[Task requirements]
Go through the records and transcribe them exactly, passing over any picture.

[Supplied data]
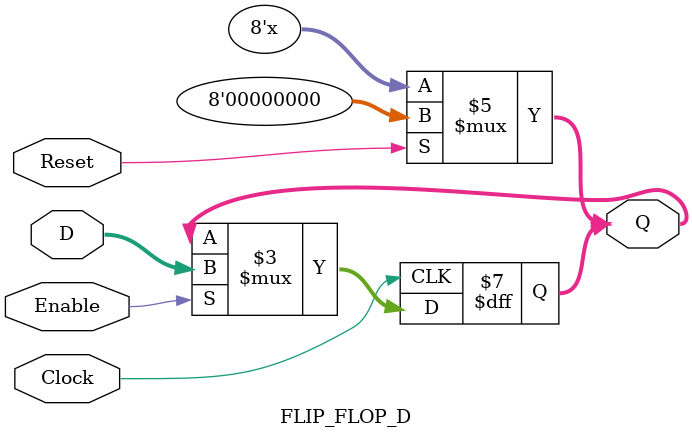
<source format=v>
module FLIP_FLOP_D # ( parameter SIZE=8 )
(
	input wire Clock,
	input wire Reset,
	input wire Enable,
	input wire [SIZE-1:0] D,
	output reg [SIZE-1:0] Q
);
	always @ ( * )
	begin
		if (Reset)
			Q <= 0;
	end

	always @ (posedge Clock)
	begin
		if (Enable)
			Q <= D;
	end
endmodule
</source>
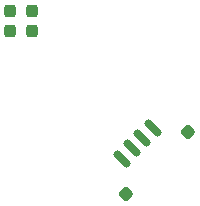
<source format=gbr>
%TF.GenerationSoftware,KiCad,Pcbnew,7.0.10*%
%TF.CreationDate,2024-01-07T23:47:08-08:00*%
%TF.ProjectId,AS5048B,41533530-3438-4422-9e6b-696361645f70,rev?*%
%TF.SameCoordinates,Original*%
%TF.FileFunction,Paste,Bot*%
%TF.FilePolarity,Positive*%
%FSLAX46Y46*%
G04 Gerber Fmt 4.6, Leading zero omitted, Abs format (unit mm)*
G04 Created by KiCad (PCBNEW 7.0.10) date 2024-01-07 23:47:08*
%MOMM*%
%LPD*%
G01*
G04 APERTURE LIST*
G04 Aperture macros list*
%AMRoundRect*
0 Rectangle with rounded corners*
0 $1 Rounding radius*
0 $2 $3 $4 $5 $6 $7 $8 $9 X,Y pos of 4 corners*
0 Add a 4 corners polygon primitive as box body*
4,1,4,$2,$3,$4,$5,$6,$7,$8,$9,$2,$3,0*
0 Add four circle primitives for the rounded corners*
1,1,$1+$1,$2,$3*
1,1,$1+$1,$4,$5*
1,1,$1+$1,$6,$7*
1,1,$1+$1,$8,$9*
0 Add four rect primitives between the rounded corners*
20,1,$1+$1,$2,$3,$4,$5,0*
20,1,$1+$1,$4,$5,$6,$7,0*
20,1,$1+$1,$6,$7,$8,$9,0*
20,1,$1+$1,$8,$9,$2,$3,0*%
G04 Aperture macros list end*
%ADD10RoundRect,0.237500X0.237500X-0.300000X0.237500X0.300000X-0.237500X0.300000X-0.237500X-0.300000X0*%
%ADD11RoundRect,0.237500X-0.237500X0.300000X-0.237500X-0.300000X0.237500X-0.300000X0.237500X0.300000X0*%
%ADD12RoundRect,0.150000X-0.388909X0.601041X-0.601041X0.388909X0.388909X-0.601041X0.601041X-0.388909X0*%
%ADD13RoundRect,0.250000X0.000000X0.353553X-0.353553X0.000000X0.000000X-0.353553X0.353553X0.000000X0*%
G04 APERTURE END LIST*
D10*
%TO.C,C1*%
X144452482Y-145710513D03*
X144452482Y-143985513D03*
%TD*%
D11*
%TO.C,C2*%
X146317537Y-143998555D03*
X146317537Y-145723555D03*
%TD*%
D12*
%TO.C,Je*%
X156517678Y-153866027D03*
X155633794Y-154749911D03*
X154749911Y-155633794D03*
X153866027Y-156517678D03*
D13*
X159487526Y-154219581D03*
X154219581Y-159487526D03*
%TD*%
M02*

</source>
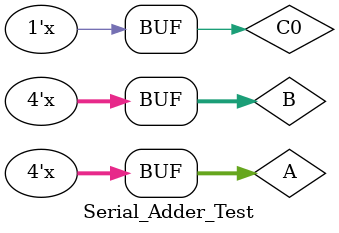
<source format=v>
`timescale 1ns / 1ps

module Serial_Adder_Test;
    reg [3:0] A,B;
    reg C0;
    wire C4;
    wire [3:0] F;

    Serial_Adder ST(A,B,C0,C4,F);

    initial
        {A,B,C0}=9'b0;
    always
	begin
		#50;
		{A,B,C0}={A,B,C0} + 5'b10101;
	end

endmodule
</source>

[Output for this task]
<source format=v>
module FLIP_FLOP_D # ( parameter SIZE=8 )
(
	input wire Clock,
	input wire Reset,
	input wire Enable,
	input wire [SIZE-1:0] D,
	output reg [SIZE-1:0] Q
);
	always @ ( * )
	begin
		if (Reset)
			Q <= 0;
	end

	always @ (posedge Clock)
	begin
		if (Enable)
			Q <= D;
	end
endmodule
</source>
<source format=gbr>
%TF.GenerationSoftware,KiCad,Pcbnew,7.0.10*%
%TF.CreationDate,2024-01-07T23:47:08-08:00*%
%TF.ProjectId,AS5048B,41533530-3438-4422-9e6b-696361645f70,rev?*%
%TF.SameCoordinates,Original*%
%TF.FileFunction,Paste,Bot*%
%TF.FilePolarity,Positive*%
%FSLAX46Y46*%
G04 Gerber Fmt 4.6, Leading zero omitted, Abs format (unit mm)*
G04 Created by KiCad (PCBNEW 7.0.10) date 2024-01-07 23:47:08*
%MOMM*%
%LPD*%
G01*
G04 APERTURE LIST*
G04 Aperture macros list*
%AMRoundRect*
0 Rectangle with rounded corners*
0 $1 Rounding radius*
0 $2 $3 $4 $5 $6 $7 $8 $9 X,Y pos of 4 corners*
0 Add a 4 corners polygon primitive as box body*
4,1,4,$2,$3,$4,$5,$6,$7,$8,$9,$2,$3,0*
0 Add four circle primitives for the rounded corners*
1,1,$1+$1,$2,$3*
1,1,$1+$1,$4,$5*
1,1,$1+$1,$6,$7*
1,1,$1+$1,$8,$9*
0 Add four rect primitives between the rounded corners*
20,1,$1+$1,$2,$3,$4,$5,0*
20,1,$1+$1,$4,$5,$6,$7,0*
20,1,$1+$1,$6,$7,$8,$9,0*
20,1,$1+$1,$8,$9,$2,$3,0*%
G04 Aperture macros list end*
%ADD10RoundRect,0.237500X0.237500X-0.300000X0.237500X0.300000X-0.237500X0.300000X-0.237500X-0.300000X0*%
%ADD11RoundRect,0.237500X-0.237500X0.300000X-0.237500X-0.300000X0.237500X-0.300000X0.237500X0.300000X0*%
%ADD12RoundRect,0.150000X-0.388909X0.601041X-0.601041X0.388909X0.388909X-0.601041X0.601041X-0.388909X0*%
%ADD13RoundRect,0.250000X0.000000X0.353553X-0.353553X0.000000X0.000000X-0.353553X0.353553X0.000000X0*%
G04 APERTURE END LIST*
D10*
%TO.C,C1*%
X144452482Y-145710513D03*
X144452482Y-143985513D03*
%TD*%
D11*
%TO.C,C2*%
X146317537Y-143998555D03*
X146317537Y-145723555D03*
%TD*%
D12*
%TO.C,Je*%
X156517678Y-153866027D03*
X155633794Y-154749911D03*
X154749911Y-155633794D03*
X153866027Y-156517678D03*
D13*
X159487526Y-154219581D03*
X154219581Y-159487526D03*
%TD*%
M02*

</source>
<source format=v>
`timescale 1ns / 1ps

module Serial_Adder_Test;
    reg [3:0] A,B;
    reg C0;
    wire C4;
    wire [3:0] F;

    Serial_Adder ST(A,B,C0,C4,F);

    initial
        {A,B,C0}=9'b0;
    always
	begin
		#50;
		{A,B,C0}={A,B,C0} + 5'b10101;
	end

endmodule
</source>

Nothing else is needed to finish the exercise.